# Input for this task:
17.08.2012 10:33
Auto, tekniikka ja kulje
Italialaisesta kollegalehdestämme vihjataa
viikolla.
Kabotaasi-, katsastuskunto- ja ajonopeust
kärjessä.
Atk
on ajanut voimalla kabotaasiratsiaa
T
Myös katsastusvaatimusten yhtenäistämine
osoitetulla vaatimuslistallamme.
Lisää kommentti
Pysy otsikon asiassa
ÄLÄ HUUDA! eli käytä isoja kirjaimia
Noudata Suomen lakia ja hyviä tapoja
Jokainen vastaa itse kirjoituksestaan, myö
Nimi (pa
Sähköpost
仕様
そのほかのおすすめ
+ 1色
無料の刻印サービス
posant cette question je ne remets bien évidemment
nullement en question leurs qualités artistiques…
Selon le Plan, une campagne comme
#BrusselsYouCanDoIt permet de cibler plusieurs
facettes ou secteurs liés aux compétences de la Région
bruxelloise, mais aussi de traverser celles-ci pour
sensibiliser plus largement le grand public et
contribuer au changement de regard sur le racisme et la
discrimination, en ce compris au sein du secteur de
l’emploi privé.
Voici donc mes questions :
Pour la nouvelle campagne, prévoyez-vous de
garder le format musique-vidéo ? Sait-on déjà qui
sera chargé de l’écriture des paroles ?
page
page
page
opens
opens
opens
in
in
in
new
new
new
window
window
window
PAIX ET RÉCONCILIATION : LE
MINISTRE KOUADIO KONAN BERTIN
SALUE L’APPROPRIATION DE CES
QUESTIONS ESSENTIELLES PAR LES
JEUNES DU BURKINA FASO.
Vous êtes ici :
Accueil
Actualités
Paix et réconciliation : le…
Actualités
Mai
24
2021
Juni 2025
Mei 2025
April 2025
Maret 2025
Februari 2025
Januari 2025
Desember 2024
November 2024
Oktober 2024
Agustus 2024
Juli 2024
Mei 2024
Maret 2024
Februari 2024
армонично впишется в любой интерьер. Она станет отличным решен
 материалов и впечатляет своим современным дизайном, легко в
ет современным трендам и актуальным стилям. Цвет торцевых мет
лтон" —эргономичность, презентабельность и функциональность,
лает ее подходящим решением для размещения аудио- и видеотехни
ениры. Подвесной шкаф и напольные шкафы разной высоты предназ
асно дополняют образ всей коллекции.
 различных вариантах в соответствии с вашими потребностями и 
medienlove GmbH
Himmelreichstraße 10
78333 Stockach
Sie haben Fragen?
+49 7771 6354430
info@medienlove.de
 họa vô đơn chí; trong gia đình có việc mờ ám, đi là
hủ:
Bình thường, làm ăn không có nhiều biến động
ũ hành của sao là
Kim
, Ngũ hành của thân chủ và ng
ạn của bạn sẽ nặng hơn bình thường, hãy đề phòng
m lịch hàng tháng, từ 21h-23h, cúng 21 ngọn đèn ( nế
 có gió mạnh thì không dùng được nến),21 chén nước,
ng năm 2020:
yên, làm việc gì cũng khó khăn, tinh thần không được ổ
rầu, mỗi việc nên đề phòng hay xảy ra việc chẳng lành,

# Task objective:
Please set out the lines from all the items above as a numbered list, leaving out any blank lines.

# Result below:
1. 17.08.2012 10:33
2. Auto, tekniikka ja kulje
3. Italialaisesta kollegalehdestämme vihjataa
4. viikolla.
5. Kabotaasi-, katsastuskunto- ja ajonopeust
6. kärjessä.
7. Atk
8. on ajanut voimalla kabotaasiratsiaa
9. T
10. Myös katsastusvaatimusten yhtenäistämine
11. osoitetulla vaatimuslistallamme.
12. Lisää kommentti
13. Pysy otsikon asiassa
14. ÄLÄ HUUDA! eli käytä isoja kirjaimia
15. Noudata Suomen lakia ja hyviä tapoja
16. Jokainen vastaa itse kirjoituksestaan, myö
17. Nimi (pa
18. Sähköpost
19. 仕様
20. そのほかのおすすめ
21. + 1色
22. 無料の刻印サービス
23. posant cette question je ne remets bien évidemment
24. nullement en question leurs qualités artistiques…
25. Selon le Plan, une campagne comme
26. #BrusselsYouCanDoIt permet de cibler plusieurs
27. facettes ou secteurs liés aux compétences de la Région
28. bruxelloise, mais aussi de traverser celles-ci pour
29. sensibiliser plus largement le grand public et
30. contribuer au changement de regard sur le racisme et la
31. discrimination, en ce compris au sein du secteur de
32. l’emploi privé.
33. Voici donc mes questions :
34. Pour la nouvelle campagne, prévoyez-vous de
35. garder le format musique-vidéo ? Sait-on déjà qui
36. sera chargé de l’écriture des paroles ?
37. page
38. page
39. page
40. opens
41. opens
42. opens
43. in
44. in
45. in
46. new
47. new
48. new
49. window
50. window
51. window
52. PAIX ET RÉCONCILIATION : LE
53. MINISTRE KOUADIO KONAN BERTIN
54. SALUE L’APPROPRIATION DE CES
55. QUESTIONS ESSENTIELLES PAR LES
56. JEUNES DU BURKINA FASO.
57. Vous êtes ici :
58. Accueil
59. Actualités
60. Paix et réconciliation : le…
61. Actualités
62. Mai
63. 24
64. 2021
65. Juni 2025
66. Mei 2025
67. April 2025
68. Maret 2025
69. Februari 2025
70. Januari 2025
71. Desember 2024
72. November 2024
73. Oktober 2024
74. Agustus 2024
75. Juli 2024
76. Mei 2024
77. Maret 2024
78. Februari 2024
79. армонично впишется в любой интерьер. Она станет отличным решен
80.  материалов и впечатляет своим современным дизайном, легко в
81. ет современным трендам и актуальным стилям. Цвет торцевых мет
82. лтон" —эргономичность, презентабельность и функциональность,
83. лает ее подходящим решением для размещения аудио- и видеотехни
84. ениры. Подвесной шкаф и напольные шкафы разной высоты предназ
85. асно дополняют образ всей коллекции.
86.  различных вариантах в соответствии с вашими потребностями и 
87. medienlove GmbH
88. Himmelreichstraße 10
89. 78333 Stockach
90. Sie haben Fragen?
91. +49 7771 6354430
92. info@medienlove.de
93.  họa vô đơn chí; trong gia đình có việc mờ ám, đi là
94. hủ:
95. Bình thường, làm ăn không có nhiều biến động
96. ũ hành của sao là
97. Kim
98. , Ngũ hành của thân chủ và ng
99. ạn của bạn sẽ nặng hơn bình thường, hãy đề phòng
100. m lịch hàng tháng, từ 21h-23h, cúng 21 ngọn đèn ( nế
101.  có gió mạnh thì không dùng được nến),21 chén nước,
102. ng năm 2020:
103. yên, làm việc gì cũng khó khăn, tinh thần không được ổ
104. rầu, mỗi việc nên đề phòng hay xảy ra việc chẳng lành,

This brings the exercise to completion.